__WORK TO COMPLETE__
Go over the listing below line by line, and return each one holding the string "carga".

═══ TASK DATA

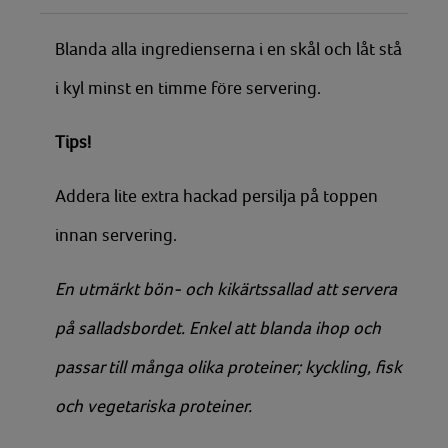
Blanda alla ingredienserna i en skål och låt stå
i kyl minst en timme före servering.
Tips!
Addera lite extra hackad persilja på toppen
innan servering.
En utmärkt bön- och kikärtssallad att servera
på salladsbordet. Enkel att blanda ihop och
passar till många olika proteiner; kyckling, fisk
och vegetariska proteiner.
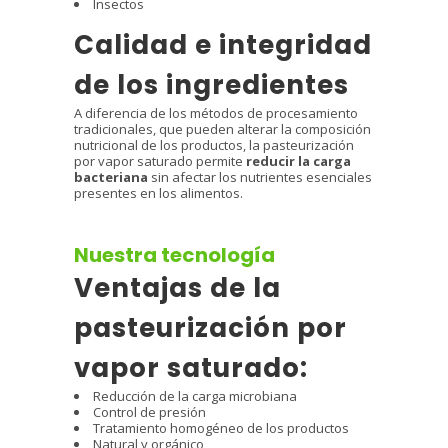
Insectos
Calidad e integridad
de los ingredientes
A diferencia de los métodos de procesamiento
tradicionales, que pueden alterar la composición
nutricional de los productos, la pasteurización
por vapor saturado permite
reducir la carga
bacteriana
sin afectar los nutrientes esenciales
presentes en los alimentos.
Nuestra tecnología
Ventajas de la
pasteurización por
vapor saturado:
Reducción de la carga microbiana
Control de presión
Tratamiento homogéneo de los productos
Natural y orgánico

══════
═══ TASK DATA

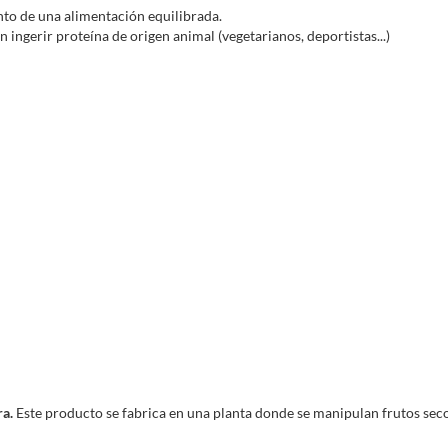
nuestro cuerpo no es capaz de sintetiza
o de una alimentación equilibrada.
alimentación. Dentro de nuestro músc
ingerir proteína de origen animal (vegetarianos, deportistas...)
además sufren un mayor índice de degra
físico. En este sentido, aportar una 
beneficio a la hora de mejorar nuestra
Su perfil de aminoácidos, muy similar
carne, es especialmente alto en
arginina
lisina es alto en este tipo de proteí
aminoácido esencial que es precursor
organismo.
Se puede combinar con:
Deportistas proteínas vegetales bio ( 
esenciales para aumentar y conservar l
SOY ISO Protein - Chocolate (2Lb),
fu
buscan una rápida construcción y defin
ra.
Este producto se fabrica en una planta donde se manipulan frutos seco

══════
═══ TASK DATA

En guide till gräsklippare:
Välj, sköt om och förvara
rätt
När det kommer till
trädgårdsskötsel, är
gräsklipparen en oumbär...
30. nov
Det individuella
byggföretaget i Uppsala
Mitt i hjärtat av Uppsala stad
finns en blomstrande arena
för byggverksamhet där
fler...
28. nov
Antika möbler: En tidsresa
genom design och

══════

__EXERCISE ANSWER__
reducir la carga
Reducción de la carga microbiana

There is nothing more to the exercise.